**What this exercise asks:**
1: Please return a word-for-word copy of part of the AGGREGON™ technology passage, starting at the words "AGGREGON™ technology for" and stopping after "recombinant DNA technology.".
2: According to the AGGREGON™ technology passage, how is the human IL-2 made?

**Passage to read:**
..........

AGGREGON™ technology for the manufacture of autologous cancer vaccines, including Oncoquest™ products, is based on the assemblage of three components: patient-specific tumor cell lysate with its antigens, immune stimulator(s) such as interleukin-2 (IL-2) and synthetic lipid nano-vesicles (Boni et al., 2001; see PUBLICATIONS).
1. Tumor cell antigens are obtained from the malignant cells of the patient to be vaccinated:
a. For solid cancers, including lymphoma, tumor material is represented by a small portion of the surgically removed tumor.
b. For leukemias, the tumor cells are removed from the blood with the help of an automated machine (leukapheresis).
2. The synthetic lipid is processed into unilamellar nano-vesicles (single membrane, very small vesicles).
3. The human IL-2 is made by recombinant DNA technology.

..........

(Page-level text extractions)
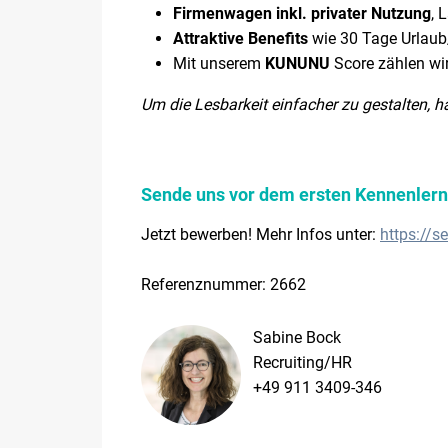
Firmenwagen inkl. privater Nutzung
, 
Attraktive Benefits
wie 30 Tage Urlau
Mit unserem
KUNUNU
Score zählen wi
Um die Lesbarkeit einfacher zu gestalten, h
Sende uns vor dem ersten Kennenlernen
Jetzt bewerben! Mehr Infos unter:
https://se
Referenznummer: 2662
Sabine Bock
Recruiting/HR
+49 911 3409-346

..........

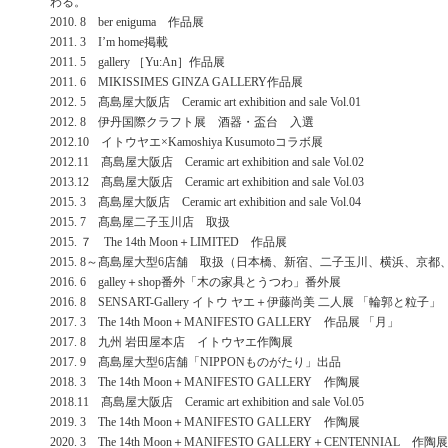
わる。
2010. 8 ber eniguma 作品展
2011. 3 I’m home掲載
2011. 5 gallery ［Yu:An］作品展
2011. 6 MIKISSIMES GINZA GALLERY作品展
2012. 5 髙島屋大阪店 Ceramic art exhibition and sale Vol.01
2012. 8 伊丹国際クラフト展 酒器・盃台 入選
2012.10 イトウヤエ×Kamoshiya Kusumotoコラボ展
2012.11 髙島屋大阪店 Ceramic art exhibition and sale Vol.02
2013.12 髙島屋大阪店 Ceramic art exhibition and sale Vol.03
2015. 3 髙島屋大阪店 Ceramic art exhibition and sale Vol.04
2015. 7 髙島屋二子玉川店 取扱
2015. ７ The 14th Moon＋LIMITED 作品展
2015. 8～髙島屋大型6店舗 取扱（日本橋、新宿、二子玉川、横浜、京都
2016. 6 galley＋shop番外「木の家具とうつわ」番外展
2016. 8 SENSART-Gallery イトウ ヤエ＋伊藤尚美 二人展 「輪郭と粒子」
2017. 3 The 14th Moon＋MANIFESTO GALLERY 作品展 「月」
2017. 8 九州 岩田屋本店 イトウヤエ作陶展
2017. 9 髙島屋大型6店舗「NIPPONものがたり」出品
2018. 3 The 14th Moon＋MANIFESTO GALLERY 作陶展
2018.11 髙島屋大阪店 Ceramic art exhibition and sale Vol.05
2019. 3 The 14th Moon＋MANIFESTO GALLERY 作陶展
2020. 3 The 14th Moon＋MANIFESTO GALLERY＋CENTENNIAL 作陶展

..........

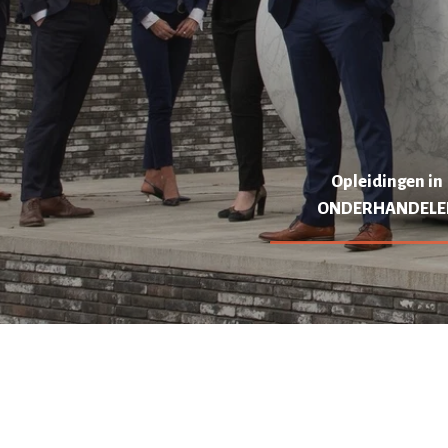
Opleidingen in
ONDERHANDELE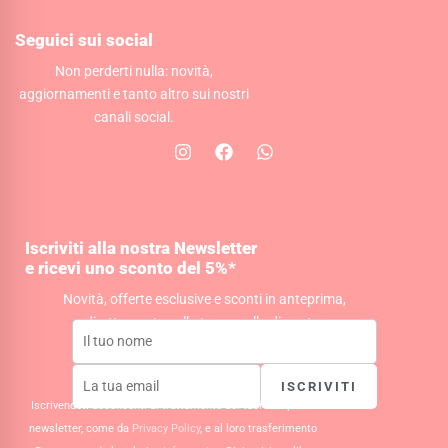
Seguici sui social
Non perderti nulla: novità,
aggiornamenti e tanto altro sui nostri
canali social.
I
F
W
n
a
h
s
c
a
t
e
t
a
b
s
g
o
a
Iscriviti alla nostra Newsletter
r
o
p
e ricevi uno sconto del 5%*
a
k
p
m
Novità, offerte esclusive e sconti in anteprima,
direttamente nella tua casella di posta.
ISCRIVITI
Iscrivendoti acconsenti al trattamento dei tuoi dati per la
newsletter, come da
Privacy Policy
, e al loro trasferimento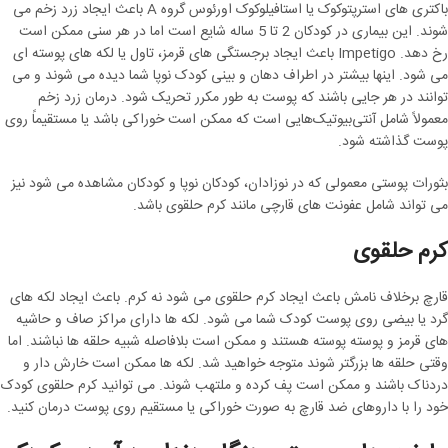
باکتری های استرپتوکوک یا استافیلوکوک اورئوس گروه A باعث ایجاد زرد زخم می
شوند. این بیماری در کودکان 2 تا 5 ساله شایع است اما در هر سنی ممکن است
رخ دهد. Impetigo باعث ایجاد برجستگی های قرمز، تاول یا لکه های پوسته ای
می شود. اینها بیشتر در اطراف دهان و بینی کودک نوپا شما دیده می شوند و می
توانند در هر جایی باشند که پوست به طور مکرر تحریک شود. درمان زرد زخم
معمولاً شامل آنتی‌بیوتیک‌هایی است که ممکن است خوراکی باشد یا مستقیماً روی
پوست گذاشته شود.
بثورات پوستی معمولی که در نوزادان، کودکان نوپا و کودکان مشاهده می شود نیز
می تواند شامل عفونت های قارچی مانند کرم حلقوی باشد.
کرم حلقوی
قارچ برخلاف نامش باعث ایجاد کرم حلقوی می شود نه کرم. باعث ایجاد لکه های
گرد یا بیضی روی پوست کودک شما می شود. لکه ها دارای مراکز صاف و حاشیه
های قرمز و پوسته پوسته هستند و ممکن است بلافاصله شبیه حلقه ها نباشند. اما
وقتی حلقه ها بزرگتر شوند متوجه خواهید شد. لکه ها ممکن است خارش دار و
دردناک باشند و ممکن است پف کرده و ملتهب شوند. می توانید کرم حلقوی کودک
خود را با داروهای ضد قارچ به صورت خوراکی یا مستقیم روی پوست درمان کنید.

..........

**Your responses:**
1:
AGGREGON™ technology for the manufacture of autologous cancer vaccines, including Oncoquest™ products, is based on the assemblage of three components: patient-specific tumor cell lysate with its antigens, immune stimulator(s) such as interleukin-2 (IL-2) and synthetic lipid nano-vesicles (Boni et al., 2001; see PUBLICATIONS).
1. Tumor cell antigens are obtained from the malignant cells of the patient to be vaccinated:
a. For solid cancers, including lymphoma, tumor material is represented by a small portion of the surgically removed tumor.
b. For leukemias, the tumor cells are removed from the blood with the help of an automated machine (leukapheresis).
2. The synthetic lipid is processed into unilamellar nano-vesicles (single membrane, very small vesicles).
3. The human IL-2 is made by recombinant DNA technology.

2: It is made by recombinant DNA technology.